**Entries drawn from a collection**:
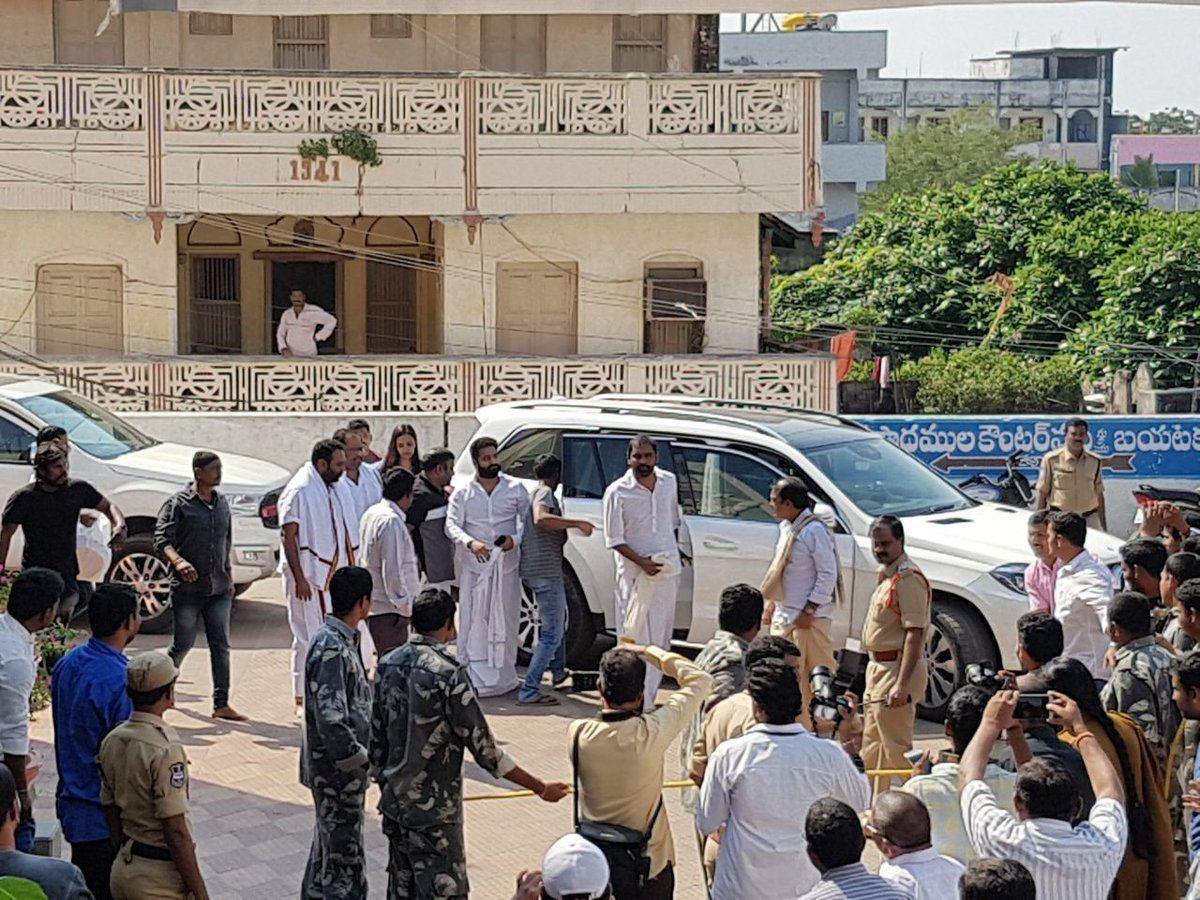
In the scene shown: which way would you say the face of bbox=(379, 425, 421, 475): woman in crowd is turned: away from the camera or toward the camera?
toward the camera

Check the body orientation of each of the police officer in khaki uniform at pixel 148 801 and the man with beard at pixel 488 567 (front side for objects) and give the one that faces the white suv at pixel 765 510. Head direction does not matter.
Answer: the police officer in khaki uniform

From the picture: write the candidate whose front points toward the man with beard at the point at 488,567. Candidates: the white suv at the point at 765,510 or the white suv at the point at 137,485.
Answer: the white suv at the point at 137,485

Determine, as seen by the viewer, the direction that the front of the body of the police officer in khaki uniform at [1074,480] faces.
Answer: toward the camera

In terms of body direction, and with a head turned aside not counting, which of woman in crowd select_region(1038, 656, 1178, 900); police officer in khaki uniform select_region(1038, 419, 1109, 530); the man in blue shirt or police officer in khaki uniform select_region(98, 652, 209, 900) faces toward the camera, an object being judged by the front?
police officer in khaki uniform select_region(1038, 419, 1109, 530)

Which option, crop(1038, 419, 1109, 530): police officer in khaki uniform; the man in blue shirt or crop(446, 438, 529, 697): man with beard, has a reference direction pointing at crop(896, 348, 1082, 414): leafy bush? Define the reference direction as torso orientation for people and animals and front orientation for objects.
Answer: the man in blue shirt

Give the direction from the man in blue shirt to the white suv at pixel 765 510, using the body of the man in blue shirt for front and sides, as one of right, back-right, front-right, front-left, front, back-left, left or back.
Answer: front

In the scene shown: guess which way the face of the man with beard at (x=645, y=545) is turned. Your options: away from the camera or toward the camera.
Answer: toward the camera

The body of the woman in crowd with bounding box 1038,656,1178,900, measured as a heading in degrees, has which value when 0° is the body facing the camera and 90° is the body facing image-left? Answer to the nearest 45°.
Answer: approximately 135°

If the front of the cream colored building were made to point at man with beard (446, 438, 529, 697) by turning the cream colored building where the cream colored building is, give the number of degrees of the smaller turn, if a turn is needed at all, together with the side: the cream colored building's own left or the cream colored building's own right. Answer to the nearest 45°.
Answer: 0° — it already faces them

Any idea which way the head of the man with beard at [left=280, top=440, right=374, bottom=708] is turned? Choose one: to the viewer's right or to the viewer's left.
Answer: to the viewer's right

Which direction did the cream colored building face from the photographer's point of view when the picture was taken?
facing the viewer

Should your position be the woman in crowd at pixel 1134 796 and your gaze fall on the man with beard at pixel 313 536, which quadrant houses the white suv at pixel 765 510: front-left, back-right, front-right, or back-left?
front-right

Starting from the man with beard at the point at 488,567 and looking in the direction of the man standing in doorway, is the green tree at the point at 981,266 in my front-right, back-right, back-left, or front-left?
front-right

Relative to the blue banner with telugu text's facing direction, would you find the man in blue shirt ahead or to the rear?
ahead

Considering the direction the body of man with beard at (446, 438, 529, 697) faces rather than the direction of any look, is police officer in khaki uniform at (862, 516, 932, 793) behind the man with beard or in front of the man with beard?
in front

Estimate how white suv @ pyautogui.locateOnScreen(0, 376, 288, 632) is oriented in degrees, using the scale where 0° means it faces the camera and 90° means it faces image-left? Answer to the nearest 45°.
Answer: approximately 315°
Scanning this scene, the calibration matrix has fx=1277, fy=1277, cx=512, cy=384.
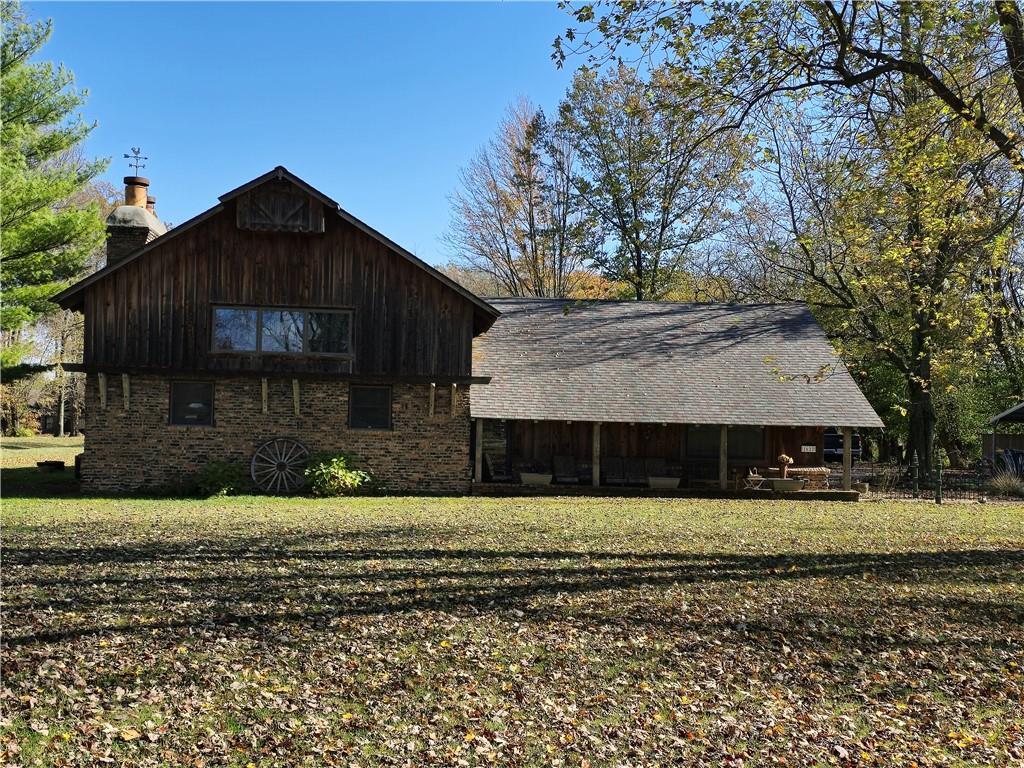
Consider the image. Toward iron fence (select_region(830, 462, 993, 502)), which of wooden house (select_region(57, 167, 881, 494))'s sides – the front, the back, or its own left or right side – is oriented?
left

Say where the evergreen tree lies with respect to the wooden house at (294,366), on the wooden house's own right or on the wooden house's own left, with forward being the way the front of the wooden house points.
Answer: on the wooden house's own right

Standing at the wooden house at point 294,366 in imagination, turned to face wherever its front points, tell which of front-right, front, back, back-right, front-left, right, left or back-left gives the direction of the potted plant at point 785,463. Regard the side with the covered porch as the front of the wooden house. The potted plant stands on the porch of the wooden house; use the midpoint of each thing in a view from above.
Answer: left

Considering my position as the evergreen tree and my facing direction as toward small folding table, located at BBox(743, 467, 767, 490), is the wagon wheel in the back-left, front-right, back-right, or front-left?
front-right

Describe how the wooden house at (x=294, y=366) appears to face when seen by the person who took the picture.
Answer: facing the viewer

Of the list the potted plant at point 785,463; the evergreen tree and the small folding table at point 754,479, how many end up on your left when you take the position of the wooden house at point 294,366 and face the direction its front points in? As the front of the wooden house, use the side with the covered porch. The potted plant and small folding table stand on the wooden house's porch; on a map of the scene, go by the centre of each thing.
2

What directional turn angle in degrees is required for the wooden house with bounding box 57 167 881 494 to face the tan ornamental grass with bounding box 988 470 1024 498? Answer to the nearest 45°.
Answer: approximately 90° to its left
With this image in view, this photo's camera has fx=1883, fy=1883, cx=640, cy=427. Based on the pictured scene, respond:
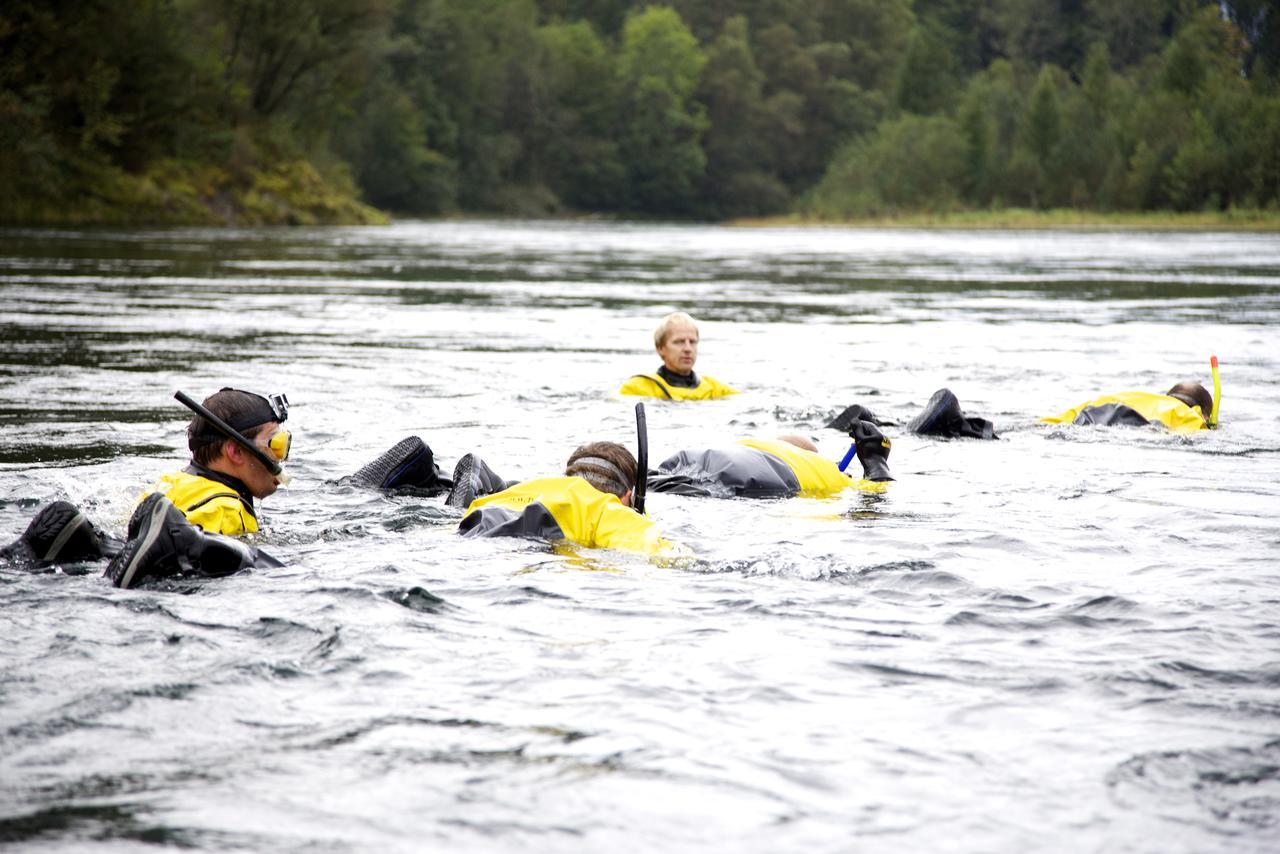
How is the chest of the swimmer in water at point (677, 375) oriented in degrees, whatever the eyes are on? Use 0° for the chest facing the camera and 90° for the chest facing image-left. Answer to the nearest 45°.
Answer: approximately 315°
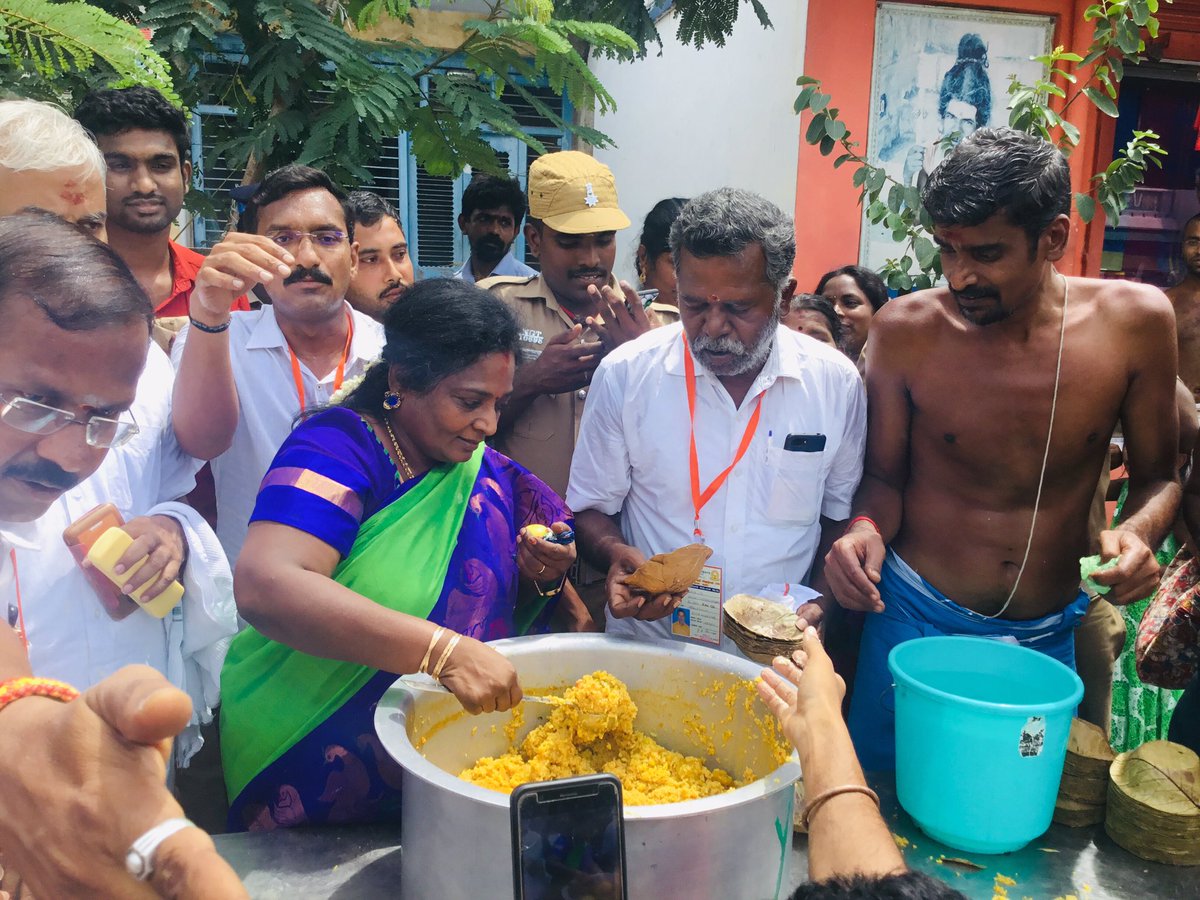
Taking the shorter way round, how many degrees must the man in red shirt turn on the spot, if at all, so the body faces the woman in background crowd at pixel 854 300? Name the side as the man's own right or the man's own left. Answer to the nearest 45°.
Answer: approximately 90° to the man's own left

**EXERCISE INSTRUCTIONS**: Please rewrite all of the lines above, substituting "green shrub" for "leafy bush" wherever it appears and changing nothing else. Leave the pictures out of your answer.

**EXERCISE ANSWER**:
In the scene shown: which way would you say the face of bbox=(379, 425, 421, 475): woman in crowd is turned: away from the camera or toward the camera?
toward the camera

Check the body orientation of each of the police officer in khaki uniform at pixel 148 801 and the man with beard at pixel 488 567 (front side for objects) and give the one that faces the white suv at pixel 765 510. Head direction does not matter.
Answer: the police officer in khaki uniform

From the picture: write the candidate whose front points toward the man with beard at the point at 488,567. Candidates: the white suv at the point at 765,510 or the white suv at the point at 137,485.
Answer: the white suv at the point at 137,485

Determine, as seen by the viewer, the direction that the front of the body of the police officer in khaki uniform at [1074,480] faces.
Answer: toward the camera

In terms of body direction, and with a head turned aside not counting, which of woman in crowd select_region(1038, 656, 1178, 900); police officer in khaki uniform select_region(1038, 419, 1109, 530); the man in blue shirt or police officer in khaki uniform select_region(98, 652, 209, 900) faces toward the camera, an object being judged by the front?
police officer in khaki uniform select_region(1038, 419, 1109, 530)

Which option, crop(1038, 419, 1109, 530): police officer in khaki uniform; the man in blue shirt or crop(446, 438, 529, 697): man with beard, has a reference direction pointing at crop(896, 348, 1082, 414): green shrub? Define the reference direction as torso orientation for people and animals and front orientation for objects.
Answer: the man in blue shirt

Give the direction from the man in blue shirt to the white suv at pixel 765 510, using the body of the man in blue shirt for front and sides, as one of right, back-right, front-right, front-left, front, back-left, left or back.
Answer: front

In the scene shown: guess which way the face of the man with beard at (x=645, y=545) is turned. Your options: away from the camera or toward the camera.
Answer: toward the camera

The body of the woman in crowd with bounding box 1038,656,1178,900, measured as a heading in degrees, has which value when 0° is the body facing the camera and 90° is the body facing image-left? Answer to the nearest 45°.
Answer: approximately 135°

If the front of the cream colored building were made to point at man with beard (446, 438, 529, 697) by turning the cream colored building where the cream colored building is, give the number of degrees of the smaller turn, if a turn is needed at all, together with the side: the cream colored building's own left or the cream colored building's own right. Answer to the nearest 45°.
Answer: 0° — it already faces them

Any idea which way the head of the man with beard at [left=280, top=440, right=374, bottom=708] is turned? Choose one: to the viewer's right or to the viewer's left.
Answer: to the viewer's right

Which direction did the cream colored building face from the photographer's point of view when the picture was taken?
facing the viewer

Should your position be the woman in crowd at pixel 1134 796 and your gaze fall on the man with beard at pixel 313 536, which quadrant houses the white suv at pixel 765 510: front-left, back-right, front-right, or back-left?
front-right

Starting from the man with beard at the point at 488,567 and looking in the direction of the man standing in doorway, is the green tree at the point at 981,266 in my front-right, back-right, back-left, or front-left?
front-right

Relative to the blue banner with telugu text's facing direction, would you find the man in blue shirt ahead or to the rear?
ahead

Considering the direction the body of man with beard at (446, 438, 529, 697) faces rather than the direction of any look, is police officer in khaki uniform at (862, 516, 932, 793) behind the man with beard or in front of the man with beard?
in front

Estimate how white suv @ pyautogui.locateOnScreen(0, 376, 288, 632) is oriented in degrees, using the scale where 0° means it faces the camera and 90° means it faces image-left? Answer to the nearest 45°.
Answer: approximately 315°
Scanning this scene, the calibration matrix has fx=1277, fy=1277, cx=512, cy=384.
Consider the image. Toward iron fence (select_region(830, 462, 993, 502)), which of wooden house (select_region(57, 167, 881, 494))'s sides – the front, the back, or its own left or right side – is oriented?
left

Say where the evergreen tree lies with respect to the wooden house at (294,366), on the wooden house's own right or on the wooden house's own left, with forward being the way the front of the wooden house points.
Answer: on the wooden house's own right

Standing at the wooden house at point 294,366 in imagination, turned to face wherever its front points, tell which of front-right, front, back, back-right, front-left, right, left or back-left gives the direction of the potted plant at point 785,463. Regard the side with the covered porch as the front of the wooden house. The potted plant stands on the porch of the wooden house; use the midpoint of each thing in a view from above.
Answer: left

Considering my position as the evergreen tree and my facing direction as toward small folding table, located at BBox(743, 467, 767, 490), is the wagon wheel in the back-left, front-right, back-right, or front-left?
front-right

Describe how the wooden house at (x=294, y=366) appears to face when seen by the person who took the picture.
Answer: facing the viewer

Of the list the potted plant at point 785,463; the evergreen tree and the small folding table at point 754,479, how many end up on your left when you take the position of the wooden house at point 294,366 and face the direction its front points in? As the front of the wooden house, use the side with the covered porch. The potted plant and small folding table stand on the wooden house's porch; on a map of the scene, go by the centre of each thing.
2

What directional turn angle in degrees is required for the wooden house with bounding box 57 167 881 494 to face the tan ornamental grass with bounding box 988 470 1024 498? Answer to the nearest 45°.
Answer: approximately 90° to its left
With this image in view, this photo's camera has fx=1883, fy=1883, cx=640, cy=427. Based on the pictured scene, respond:
How is the chest of the swimmer in water at point (677, 375) oriented in degrees, whatever the eyes are on? Use 0° for the chest facing the camera and 90° for the chest facing image-left. Answer to the nearest 45°.
Answer: approximately 315°
Taking the shorter way round, how many degrees must the man in red shirt turn on the spot, if at all, so the body faces the woman in background crowd at pixel 854 300? Name the side as the man's own right or the man's own left. Answer to the nearest 45°.
Answer: approximately 90° to the man's own left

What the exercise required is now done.